Sidney Rhodes, played by Micayla De Ette, is introduced as the most gifted singer ever to come out of North Oakland, California. We hear her being interviewed on local radio, a contest victory under her belt and her eyes on that “Make it big in LA” prize in her voice, under the opening credits.
Years later, we see her dealing with the reality of the music business in the showbiz capital. She’s singing jingles, showing off that five octave range for a cut-rate producer with a “studio” in his apartment. His only note to her? “Be less ethnic.”
She’s a singer. She can sound “whiter” if that what he doesn’t have the nerve to request.
She keeps up a video blog, summoning up bubbly enthusiasm for her “fans,” excited for this “big audition” coming up, her “new music.”

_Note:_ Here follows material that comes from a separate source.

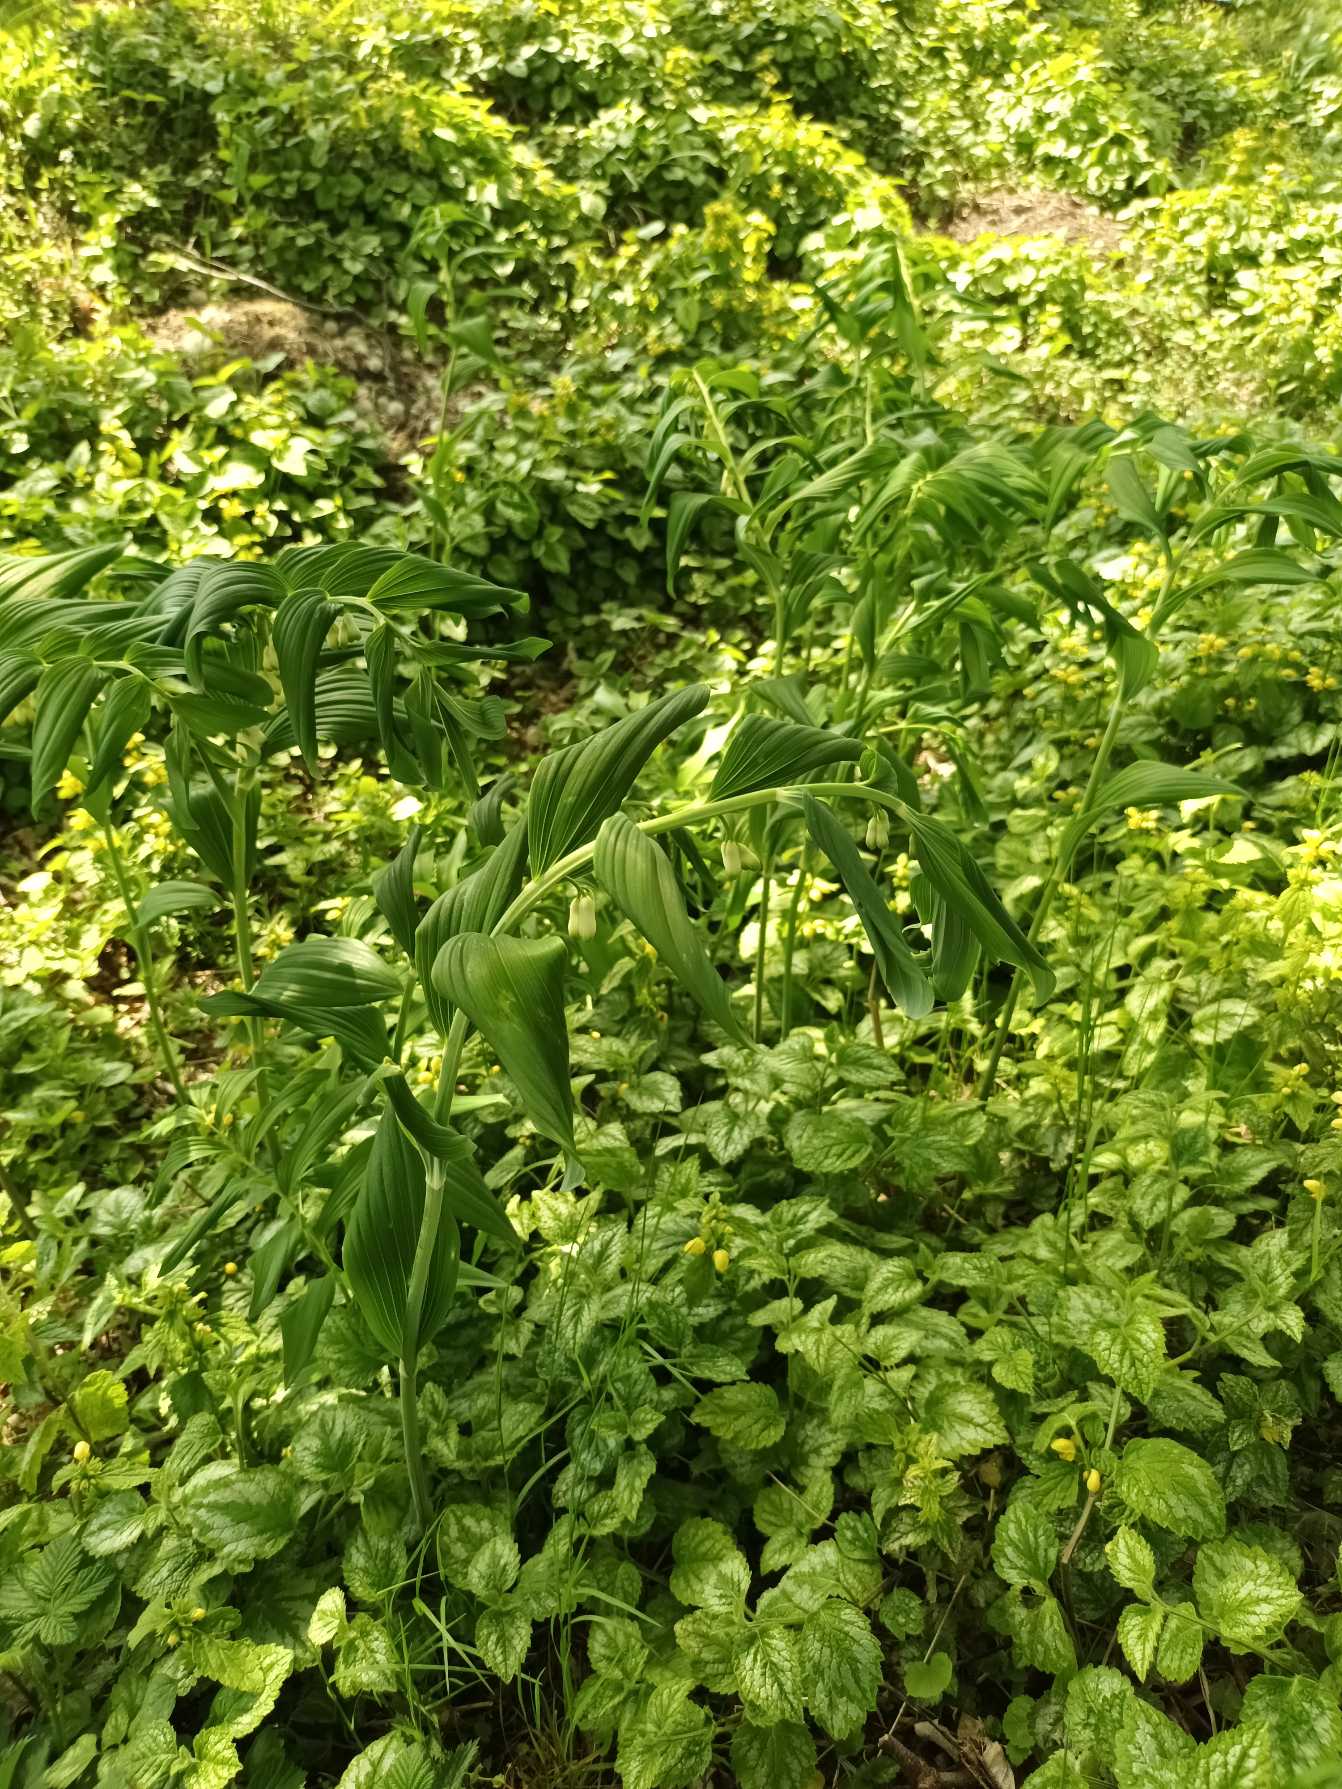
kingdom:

But the truth is, Sidney’s nobody’s idea of a modern pop star. She’s aging out of her window to “make it,” and knows it. She’s got talent and training, but she’s Adele-sized, and then some.
“It’s about more than the voice,” a dismissive talent scout mutters, refusing to make eye contact. “What’s special about you?”
“I was meant to reach more people,” Sidney thinks.
Her day job is with a local church, working in the office, making deliveries to the homeless, choral director and singing “worship leader” on Sundays. Her pastor (Luiz Guzman) would love for her to come up with some more traditional fare for the worship band/choir to perform.
That’s what sends Sidney to a local record store, where the owner has no idea who Mahalia Jackson is.
“Is she the one between Janet and LaToya?”
But the irritable clerk there, Vic (writer-director Tarek Tohme) helps her out, before having the final meltdown that’ll get him fired. That sets the stage for this troubled “rich kid,” driving a Mercedes SUV that the record store owner used as his contemptuous nickname (“Mercedes”) to fall under Sidney’s spell.
NOT romantically, he and the screenplay keep insisting (if there’s “fat shaming” here, it’s in moments like that). But he’s the estranged son of a famous producer (Maurice Benard). He finds Sidney’s singing samples on Youtube, swipes some gear from his daddy’s home studio, and badgers her into letting him record her and manage her.
The “douchebag bipolar crazy person” has to convince Ms. “I can’t trust ANYbody out here” to sing him that one song, “written from a hard place,” that captures the scope, range and drama of her Mahalia Jackson-sized voice. And the rest will be history, right? Or at least according to formula.
Flavor Flav is wackily miscast as “the kid’s” probation officer. He’s not an awful actor, but he doesn’t adjust his appearance to look the part — in the least.
Guzman is one of Hollywood’s best character actors, but he’s nobody’s idea of a charismatic preacher. No presence in the pulpit.
Amanda Lillard plays an example of the sort of pop star record companies adore today, Alvaro Manrique is Sidney’s prodigal (junky) brother that she won’t give up on and Mikel Butler plays her supportive younger sister.
Merely introducing the characters points us in exactly the direction all of this is going. It’s going to take some magical performances to bring this predictable tale to life, and nobody here is up to the task.
De Ette is a much more dramatic singer than actress, Tohme has but a wan, single note to play and he can’t make that an interesting one. The shots and editing have an enervated feel, as if everybody involved is just showing up on a shoot they realize is just “Here we go again.”
As with most every film, there’s the germ of a good idea here — a faintly-edgy faith-based music movie with an unconventional leading lady and a story arc that avoids conventional “Star is Born” dynamics. It’s just that nobody involved seems to have a grasp of what they could do with this, other than the most predictable choices.
MPAA Rating: PG-13 for a scene of violence, thematic elements and some language
Credits: Written and directed by Tarek Tohme. A Film Bureau release.